#### [Task requirements]
Extend the passage below on discussing DST risks with clients, picking up right after its final sentence.

For a framework on how to conduct that evaluation, see Three Questions Every Advisor Should Ask a DST Sponsor.
3. Exit timing and market risk
DSTs are sold when the sponsor determines the time is right, based on property performance, market conditions, and fund strategy. That timing may or may not align with the investor's preferred horizon.
The practical implication is that a client who enters a DST in year one expecting a clean seven-year exit may be looking at year eight or nine if market conditions aren't favorable at the seven-year mark. This isn't a failure; it's the structure functioning as designed. But clients who weren't told this sometimes experience it as a broken promise.
The advisor who explains exit timing clearly, up front, gives the client a realistic mental model for the investment. That model almost always holds through a long hold. It's the absence of it that generates friction.
A Simple Framework for Structuring the Risk Conversation
The goal of the DST risk conversation is not to recite disclosures. It's to confirm that your client has a realistic picture of the investment before they commit. The following sequence works for most clients:
Start with the structure, not the risk list. Before naming specific risks, explain how a DST works mechanically — the trust structure, the passive investor role, the sponsor's operational authority. Most client objections downstream trace to a structural misunderstanding established at the beginning. Two minutes of structural clarity prevents most of them. The DSTs Explained guide on my1031options.com is designed to be shared directly with clients as pre-call reading.
Name the risks plainly, in client language. "Illiquidity" means "you can't access this money easily." "Lack of operational control" means "you're trusting us to pick the right sponsor, and then trusting the sponsor to manage the property well." "Exit timing risk" means "the sale of this property happens on the sponsor's schedule, not yours, and that schedule is responsive to market conditions." None of these are complicated. They just need to be said in language a client can actually hold onto.
Connect each risk to your mitigation. Illiquidity risk is mitigated by sizing the investment appropriately. Sponsor control risk is mitigated by your due diligence process. Exit timing risk is mitigated by realistic expectations set in advance. The risk conversation and the value-of-the-advisor conversation are the same conversation, done well.

#### [Rows contained in a dataset]
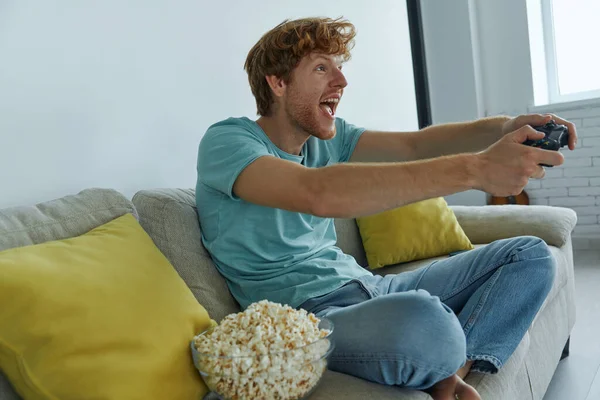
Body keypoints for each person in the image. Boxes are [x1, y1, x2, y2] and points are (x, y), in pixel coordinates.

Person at [195, 17, 578, 400]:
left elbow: (416, 145)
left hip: (374, 286)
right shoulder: (229, 141)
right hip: (309, 317)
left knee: (529, 255)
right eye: (321, 68)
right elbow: (316, 193)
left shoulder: (328, 139)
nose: (341, 82)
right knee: (426, 322)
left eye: (339, 68)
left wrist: (506, 125)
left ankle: (453, 371)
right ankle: (440, 358)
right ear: (277, 83)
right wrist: (476, 169)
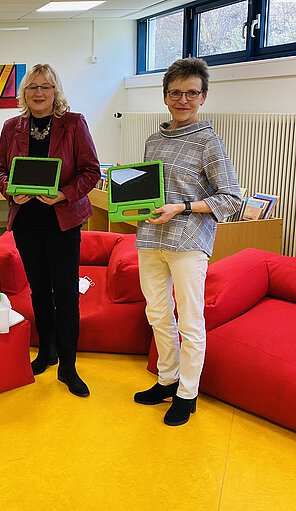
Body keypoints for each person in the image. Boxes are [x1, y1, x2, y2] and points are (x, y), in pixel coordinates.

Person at [133, 57, 242, 426]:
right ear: (165, 96)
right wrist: (136, 208)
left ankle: (187, 393)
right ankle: (167, 379)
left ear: (203, 97)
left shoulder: (209, 141)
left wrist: (181, 207)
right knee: (158, 315)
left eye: (191, 93)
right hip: (150, 238)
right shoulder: (153, 139)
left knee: (190, 321)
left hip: (189, 242)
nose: (183, 100)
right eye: (176, 93)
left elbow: (231, 197)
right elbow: (148, 191)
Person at [0, 64, 101, 397]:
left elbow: (91, 171)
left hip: (63, 222)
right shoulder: (12, 127)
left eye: (46, 87)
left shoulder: (73, 124)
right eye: (32, 87)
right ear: (24, 93)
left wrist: (64, 194)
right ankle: (47, 352)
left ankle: (68, 366)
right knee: (39, 292)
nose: (39, 93)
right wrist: (11, 189)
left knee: (66, 295)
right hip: (26, 223)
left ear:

#### [Expected answer]
Ask the client to respond, not just receive. After naming each risk, ask a direct question: "Does that make sense given where you are financially?" "Are you comfortable with that?" "Do you have any concerns about that element?" Clients who've been asked to engage rather than just listen own the decision differently. Compliance benefits from this, but the primary beneficiary is the client relationship.
Why This Conversation Is Easier With a Transparent Sponsor
The hardest version of the DST risk conversation is the one where the advisor can't actually answer the client's follow-on questions.
"How do I know the sponsor is financially sound?" — difficult to answer with confidence if the sponsor is a private company whose financials aren't independently audited and publicly available.
"What happens if something goes wrong with the sponsor?" — nearly impossible to answer with specificity if the sponsor's corporate governance, executive team stability, and capital position aren't verifiable from a public record.
"How will you know if there's a problem before it becomes a crisis?" — unanswerable in any structural sense for private sponsors, since there's no required disclosure timeline for material events.
These are good questions. Clients who are engaged enough to ask them are exactly the clients advisors want. The advisor who can answer them is in a fundamentally different conversation than the advisor who can't.
Publicly traded DST sponsors change this. An SEC-reporting sponsor files audited financials quarterly and annually. Material events — executive changes, loan covenant issues, auditor changes, property impairments — are required to be disclosed publicly within four business days via Form 8-K. The sponsor's governance, capital position, and ongoing operational history are part of a searchable, permanent public record on SEC EDGAR. Advisors can point clients directly to those filings and say, "Here is everything the sponsor is required to disclose. You can read it yourself."
That answer isn't just technically accurate. It's the answer that tells a sophisticated client their advisor did the work.
Medalist Diversified (NASDAQ: MDRR) is the only publicly-traded U.S. company purpose-built to operate as a DST sponsor platform. Every piece of our corporate history — audited financials prepared by Cherry Bekaert, an independent board, ongoing SEC disclosures — lives on the public record. When advisors use our platform, the risk conversation about sponsor transparency has a concrete answer, not a marketing claim. Learn more about how we work with advisors or view our current offering.
The Advisor Takeaway
The DST risk conversation done well doesn't cost deals. It earns them — with the right clients, the ones who will stay satisfied through a decade-long hold and refer their network when the experience meets the expectations they were given.
The advisors who consistently build 1031 practices on DST referrals are not the advisors who glossed over the risks. They're the ones who became known for explaining things clearly, choosing sponsors with documented track records, and giving clients the realistic mental model they needed to stay calm through a seven-year investment.
That reputation is built one risk conversation at a time.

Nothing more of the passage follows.